Perhaps the most damning piece of evidence of this (besides Bomber McNeill berating Dr. Nadiri , senior Afghanistan National Development Strategy adviser to President Karzai, in public forums) is recent reporting that the International Monetary Fund seems poised to declare the Afghanistan National Development Strategy a failure, which in turn would threaten in theory some of its access to funding.

ISAF has never taken seriously the Development Strategy. The CJ 9 (Civil Affairs) shop at ISAF was run for much of 2007 by a Marine Corps Colonel who did not even understand that CJSOTF and CSTC-A were a part of Operation Enduring Freedom much less the role of the Development Strategy in establishing a comprehensive approach to achieving stability in Afghanistan. Meetings dedicated to the "Comprehensive Approach" and run by the CJ5 (future plans) were by all accounts show-and-tell affairs in which major International Organizations told ISAF what it was that they saw as their role in the country.

Commanders in Afghanistan have by-and-large not heard of the Afghanistan Compact nor the Afghanistan National Development Strategy, even as the former lays out explicit measures of effectiveness for the campaign in Afghanistan.

Senior Commanders both at CSTC-A and at ISAF have not taken the Strategy seriously as the Compact did not deal very effectively with the Security line of operation. Yet, the majority of funding and support to Afghanistan comes in the form of direct or indirect contributions to the security sector. If that support is not rationally embedded into an overarching political framework, it is due to fail. Knowing this, the security players still aren't sitting at the table of their own accord--and then complaining subsequently that the security sector of the strategy is weak.

This is foolish, and the impending doom of the Afghanistan National Development Strategy is further proof that it is time after six years that Afghanistan too has its Petraeus.

(here for my previous post on narcotics and the Afghanistan National Development Strategy)
COIN, Afghanistan, Afghanistan National Development Strategy

Opium, Insurgency, and Afghanistan's National Development Strategy

The UN Office on Drugs and Crime (UNODC) releases regular reporting on the opium trade in Afghanistan. They have done excellent work in analyzing the extent of the opium problem in Afghanistan.
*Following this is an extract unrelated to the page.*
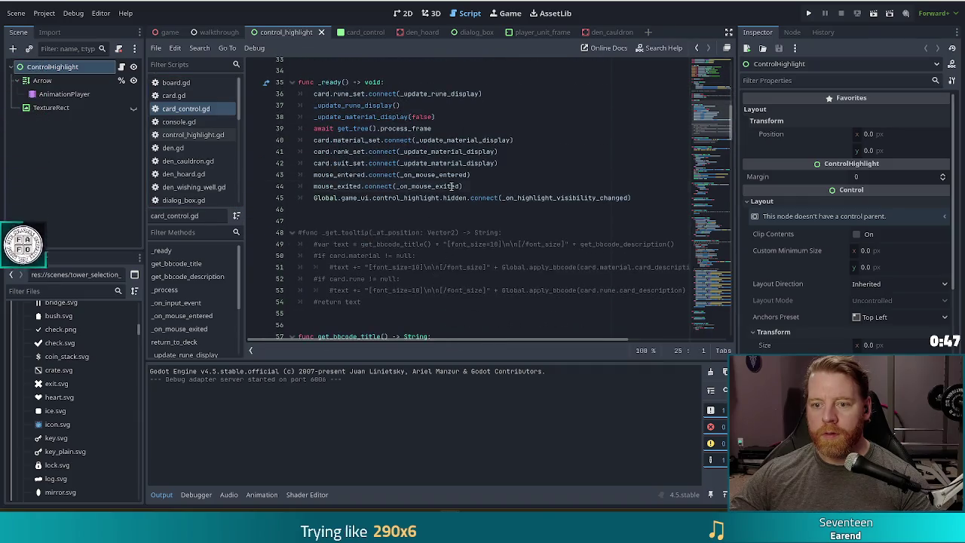
left_click(577, 198)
Already in the 2007 annual survey on opium production in Afghanistan, UNODC challenged some of the claptrap from the SENLIS Council and other groups who have argued that poverty causes farmers to grow poppy and that eradication then results in those farmers joining the insurgency. (see also the very interesting, if you can take the bureaucratese, 2008 annual world report)

In a March report, UNODC methodically puts to rest the issue of poverty as the root cause for regional opium production. Instead:

...it is clear that both local corruption and the insurgency are key elements in the recent opium boom in Afghanistan. Today, the most significant factor affecting the scale of cultivation among opium poppy farmers appears to be the security situation. In areas with good security, the average opium poppy farm consisted of just 10 jeribs. In more dangerous
areas, the plots were nearly four times as high, averaging 37 jeribs. The February 2008 MCN/UNODC Rapid Assessment Survey9 showed that, in a sample of 469 villages, more than
two-thirds of the villages located in areas with poor security conditions reported growing opium poppy in 2008, as compared to less than one-third in areas that enjoyed better security. In the southern and western provinces, the link between security conditions and opium poppy cultivation was even stronger, with 100 per cent of the surveyed villages where poor security conditions prevailed having planted opium poppy this year. As stated in a recent report commissioned by the World Bank and DIFID: “Ominously, the links and
synergy between opium poppy and insecurity are becoming increasingly apparent."

Moreover, in Southern Afghanistan, where the majority of opium is grown, farmers could give up poppy and still make more than farmers anywhere else in the country (although less than they would growing poppy).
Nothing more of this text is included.